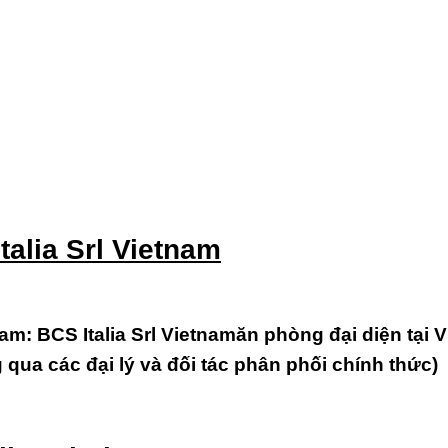
talia Srl Vietnam
am: BCS Italia Srl Vietnamăn phòng đại diện tại V
qua các đại lý và đối tác phân phối chính thức)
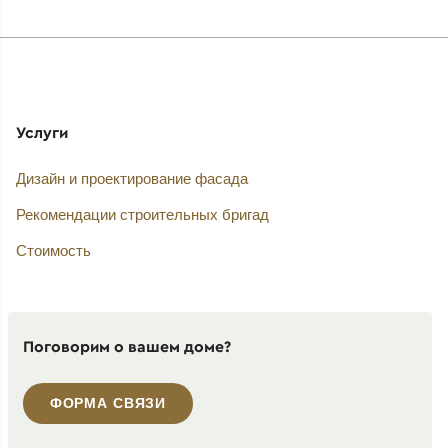
Услуги
Дизайн и проектирование фасада
Рекомендации строительных бригад
Стоимость
Поговорим о вашем доме?
ФОРМА СВЯЗИ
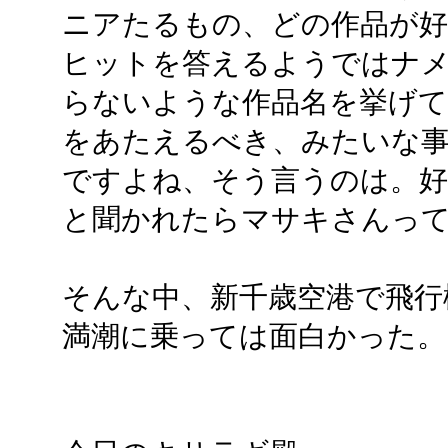
ニアたるもの、どの作品が
ヒットを答えるようではナ
らないような作品名を挙げ
をあたえるべき、みたいな
ですよね、そう言うのは。好
と聞かれたらマサキさんっ
そんな中、新千歳空港で飛行
満潮に乗っては面白かった。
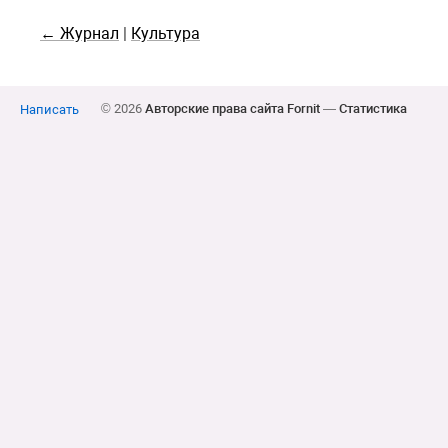
← Журнал
|
Культура
© 2026
Авторские права сайта Fornit
—
Статистика
Написать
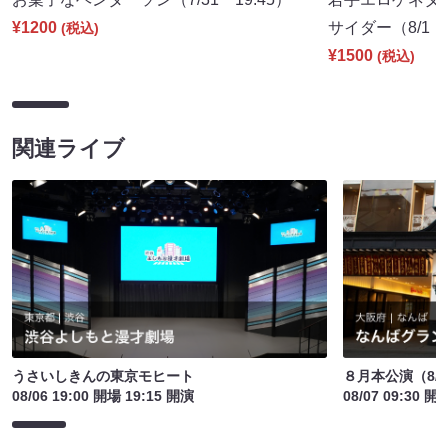
¥1200
サイダー（8/1 1
(税込)
¥1500
(税込)
関連ライブ
うさいしきんの東京モヒート
８月本公演（8/1
08/06 19:00 開場 19:15 開演
08/07 09:30 開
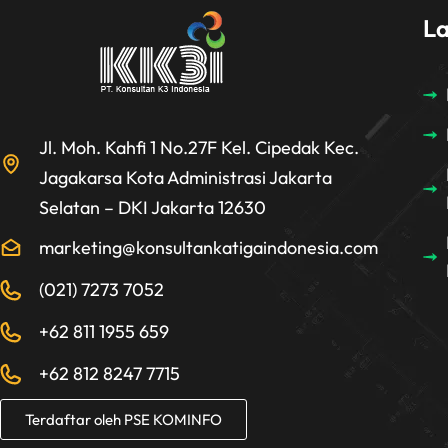
L
Jl. Moh. Kahfi 1 No.27F Kel. Cipedak Kec.
Jagakarsa Kota Administrasi Jakarta
Selatan – DKI Jakarta 12630
marketing@konsultankatigaindonesia.com
(021) 7273 7052
+62 811 1955 659
+62 812 8247 7715
Terdaftar oleh PSE KOMINFO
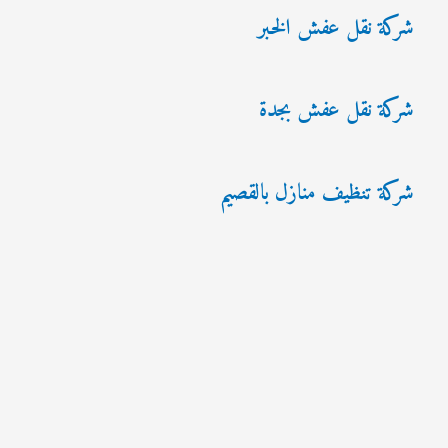
شركة نقل عفش الخبر
شركة نقل عفش بجدة
شركة تنظيف منازل بالقصيم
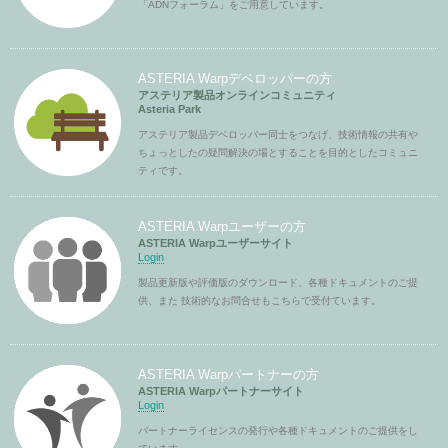
「ADNフォーラム」をご用意しています。
ASTERIA Warpデベロッパーの方
アステリア製品オンラインコミュニティ
Asteria Park
アステリア製品デベロッパー同士をつなげ、技術情報の共有や
ちょっとしたの疑問解決の場とすることを目的としたコミュニ
ティです。
ASTERIA Warpユーザーの方
ASTERIA Warpユーザーサイト
Login
製品更新版や評価版のダウンロード、各種ドキュメントのご提
供、また 技術的なお問合せもこちらで受付ています。
ASTERIA Warpパートナーの方
ASTERIA Warpパートナーサイト
Login
パートナーライセンスの発行や各種ドキュメントのご提供をし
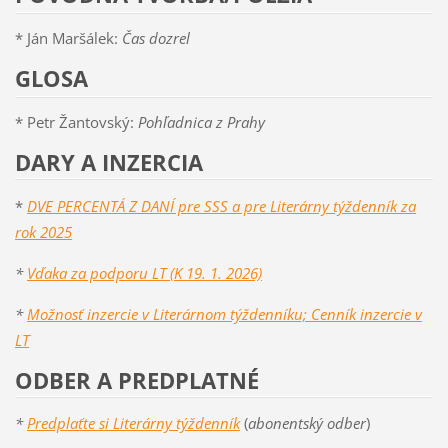
* Ján Maršálek:
Čas dozrel
GLOSA
* Petr Žantovský:
Pohľadnica z Prahy
DARY A INZERCIA
*
DVE PERCENTÁ Z DANÍ pre SSS a pre Literárny
týždenník za
rok 2025
*
Vďaka za podporu LT (K 1
9. 1. 202
6)
*
Možnosť inzercie v Literárnom týždenníku; Cenník inzercie v
LT
ODBER A PREDPLATNÉ
*
Predplaťte si Literárny týždenník
(
abonentský odber
)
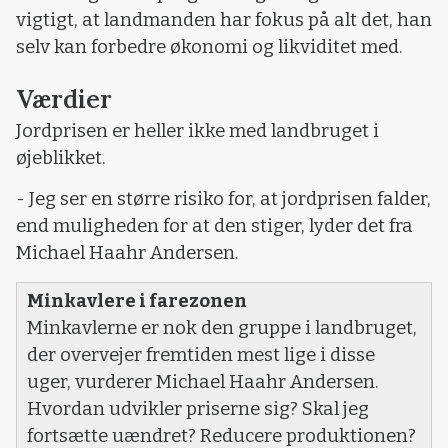
vigtigt, at landmanden har fokus på alt det, han
selv kan forbedre økonomi og likviditet med.
Værdier
Jordprisen er heller ikke med landbruget i
øjeblikket.
- Jeg ser en større risiko for, at jordprisen falder,
end muligheden for at den stiger, lyder det fra
Michael Haahr Andersen.
Minkavlere i farezonen
Minkavlerne er nok den gruppe i landbruget,
der overvejer fremtiden mest lige i disse
uger, vurderer Michael Haahr Andersen.
Hvordan udvikler priserne sig? Skal jeg
fortsætte uændret? Reducere produktionen?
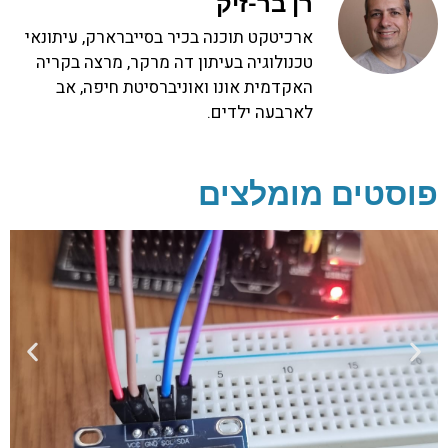
רן בר-זיק
ארכיטקט תוכנה בכיר בסייברארק, עיתונאי
טכנולוגיה בעיתון דה מרקר, מרצה בקריה
האקדמית אונו ואוניברסיטת חיפה, אב
לארבעה ילדים.
פוסטים מומלצים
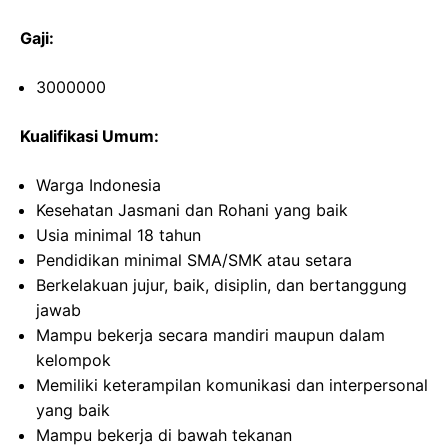
Gaji:
3000000
Kualifikasi Umum:
Warga Indonesia
Kesehatan Jasmani dan Rohani yang baik
Usia minimal 18 tahun
Pendidikan minimal SMA/SMK atau setara
Berkelakuan jujur, baik, disiplin, dan bertanggung
jawab
Mampu bekerja secara mandiri maupun dalam
kelompok
Memiliki keterampilan komunikasi dan interpersonal
yang baik
Mampu bekerja di bawah tekanan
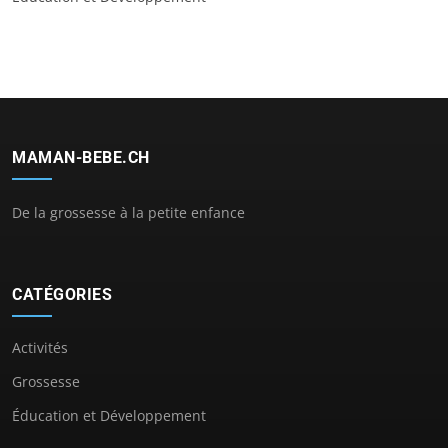
MAMAN-BEBE.CH
De la grossesse à la petite enfance
CATÉGORIES
Activités
Grossesse
Éducation et Développement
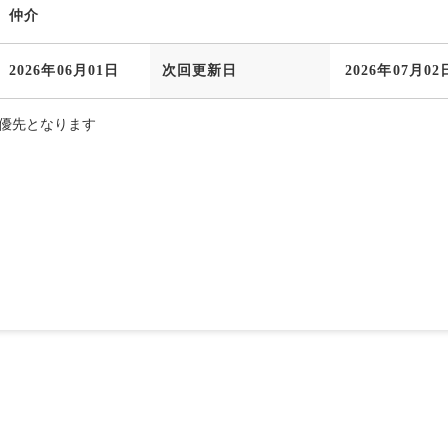
仲介
2026年06月01日
次回更新日
2026年07月02
優先となります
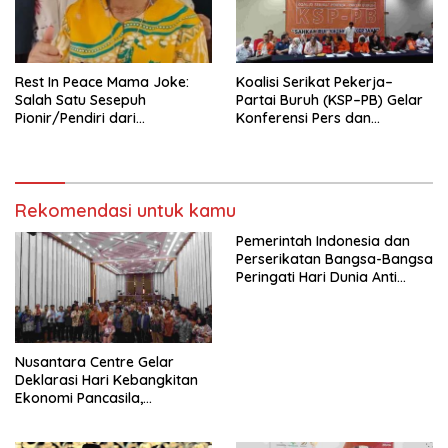
seluruh Indonesia dan
Mancanegara”.
Rest In Peace Mama Joke:
Koalisi Serikat Pekerja–
Salah Satu Sesepuh
Partai Buruh (KSP–PB) Gelar
Pionir/Pendiri dari
Konferensi Pers dan
terbentuknya Gereja
Sarasehan: Menuntaskan
Protestan Soteria di
Perjuangan Koalisi Serikat
Indonesia Jemaat Pancaran
Pekerja–Partai Buruh untuk
Kasih Allah.
RUU Ketenagakerjaan Baru.
Rekomendasi untuk kamu
Pemerintah Indonesia dan
Perserikatan Bangsa-Bangsa
Peringati Hari Dunia Anti
Perdagangan Orang 2026
dengan Komitmen Baru
untuk Memberantas
Perdagangan Orang di Era
Nusantara Centre Gelar
Digital
Deklarasi Hari Kebangkitan
Ekonomi Pancasila,
Peluncuran Buku Soemitro
Djojohadikusumo Anti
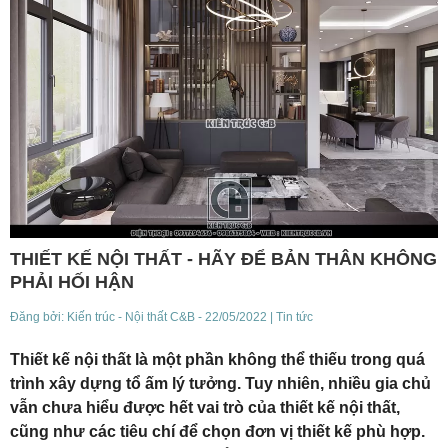
THIẾT KẾ NỘI THẤT - HÃY ĐỂ BẢN THÂN KHÔNG
PHẢI HỐI HẬN
Đăng bởi:
Kiến trúc - Nội thất C&B
- 22/05/2022
| Tin tức
Thiết kế nội thất là một phần không thể thiếu trong quá
trình xây dựng tổ ấm lý tưởng. Tuy nhiên, nhiều gia chủ
vẫn chưa hiểu được hết vai trò của thiết kế nội thất,
cũng như các tiêu chí để chọn đơn vị thiết kế phù hợp.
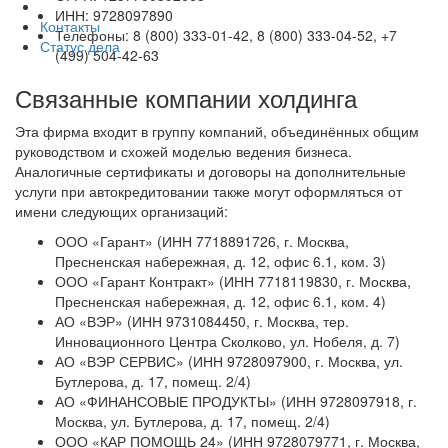
ИНН: 9728097890
Контакты
Телефоны: 8 (800) 333-01-42, 8 (800) 333-04-52, +7
Статус дела
(499) 504-42-63
Связанные компании холдинга
Эта фирма входит в группу компаний, объединённых общим
руководством и схожей моделью ведения бизнеса.
Аналогичные сертификаты и договоры на дополнительные
услуги при автокредитовании также могут оформляться от
имени следующих организаций:
ООО «Гарант» (ИНН 7718891726, г. Москва,
Пресненская набережная, д. 12, офис 6.1, ком. 3)
ООО «Гарант Контракт» (ИНН 7718119830, г. Москва,
Пресненская набережная, д. 12, офис 6.1, ком. 4)
АО «ВЭР» (ИНН 9731084450, г. Москва, тер.
Инновационного Центра Сколково, ул. Нобеля, д. 7)
АО «ВЭР СЕРВИС» (ИНН 9728097900, г. Москва, ул.
Бутлерова, д. 17, помещ. 2/4)
АО «ФИНАНСОВЫЕ ПРОДУКТЫ» (ИНН 9728097918, г.
Москва, ул. Бутлерова, д. 17, помещ. 2/4)
ООО «КАР ПОМОЩЬ 24» (ИНН 9728079771, г. Москва,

--

• _What is needed_: Would you copy exactly the lines from the one that contains "Пресненская набережная, д. 12, офис 6.1, ком. 4)" through the final line of the records above, including both?

• _Solution for this exercise_:
Пресненская набережная, д. 12, офис 6.1, ком. 4)
АО «ВЭР» (ИНН 9731084450, г. Москва, тер.
Инновационного Центра Сколково, ул. Нобеля, д. 7)
АО «ВЭР СЕРВИС» (ИНН 9728097900, г. Москва, ул.
Бутлерова, д. 17, помещ. 2/4)
АО «ФИНАНСОВЫЕ ПРОДУКТЫ» (ИНН 9728097918, г.
Москва, ул. Бутлерова, д. 17, помещ. 2/4)
ООО «КАР ПОМОЩЬ 24» (ИНН 9728079771, г. Москва,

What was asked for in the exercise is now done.